Science Community Stunned

The legal move was a blow to the science research community. Said NIH Director Francis Collins: "The NIH was frankly, I was stunned - as was virtually everyone here at NIH - by the judicial decision yesterday".

But back in 2001, prior to the 2002 elections in which Republicans gained seats, a similar group of plaintiffs also sued the government. The plaintiffs in that suit, Nightlight Christian Adoptions et al v. Thompson, included Nightlight Christian Adoptions, the Christian Medical Association, and two couples who wanted to adopt embryos. The suit said that stem cell research reduced availability of embryos for adoption; and Dr. David Prentice, a former professor of life sciences at Indiana State University asserted that there were better alternatives to human embryonic stem cells (hESC). Prentice is now a fellow at the Family Research Council.

Now, nine years later, right before mid-term elections and after Obama plans to expand funding for stem cell research, we have basically the same lawsuit, from basically same plaintiffs.

People have various opinions about what the injunction means and how it will progress in the courts. A lawyer and commenter here at concurringopinions.com discussed why the government will prevail (or won't).

Some scientists speculate that the importance of federally funded embryonic stem cell research has faded, because so much work is done privately.

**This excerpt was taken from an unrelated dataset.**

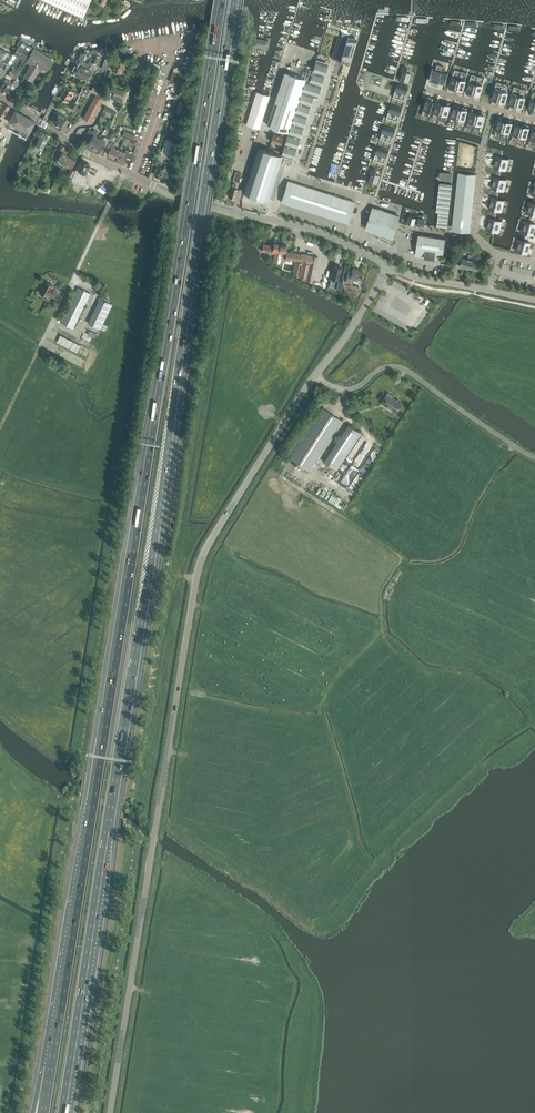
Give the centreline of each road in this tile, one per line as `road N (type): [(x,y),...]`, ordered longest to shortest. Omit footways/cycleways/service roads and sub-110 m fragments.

Others, including the plaintiffs, argue that inducible pluripotent stem cells (iPSC) or adult stem cells are just as promising. "Pro-life" and Christian groups argue that the embryos are people which shouldn't be used for research, even if it will save lives. But scientists agree that embryonic research is at least a necessary prong to pursue potentially life-saving research, and many people, including Christians, agree.

The plaintiffs' arguments do not persuade scientists for many reasons. Their claim to economic injury is not only unconvincing on its face, considering that the plaintiffs don't do research and the NIH funding structure evaluates all promising technology, it's dwarfed by the impact that stopping the research would have on the lives of sick people. As well, the livelihoods of many science researchers are in jeopardy, as is the investment of millions of dollars of government funding that the judge's order seeks to abandon ~24 research projects in which the government has spent $64 million (.pdf), now threatened because they had been scheduled to receive $54 million in continuing NIH funding at the end of September.

Should Scientists Have Been Surprised?

I was. But maybe I wasn't paying close enough attention. Or maybe I didn't want to believe that such anti-reason would even get a chance. But apparently, all it took was the "right" plaintiff and the "right" judge, at the "right" time.

Maybe it's a tempest in a teapot, as many seem to think. Maybe Lamberth had an off day and will change his mind, maybe the courts (moving right every day) will come to their senses. But at the moment, those who want to stop hESC seem to be determinately bulldozing things their way, decade after decade.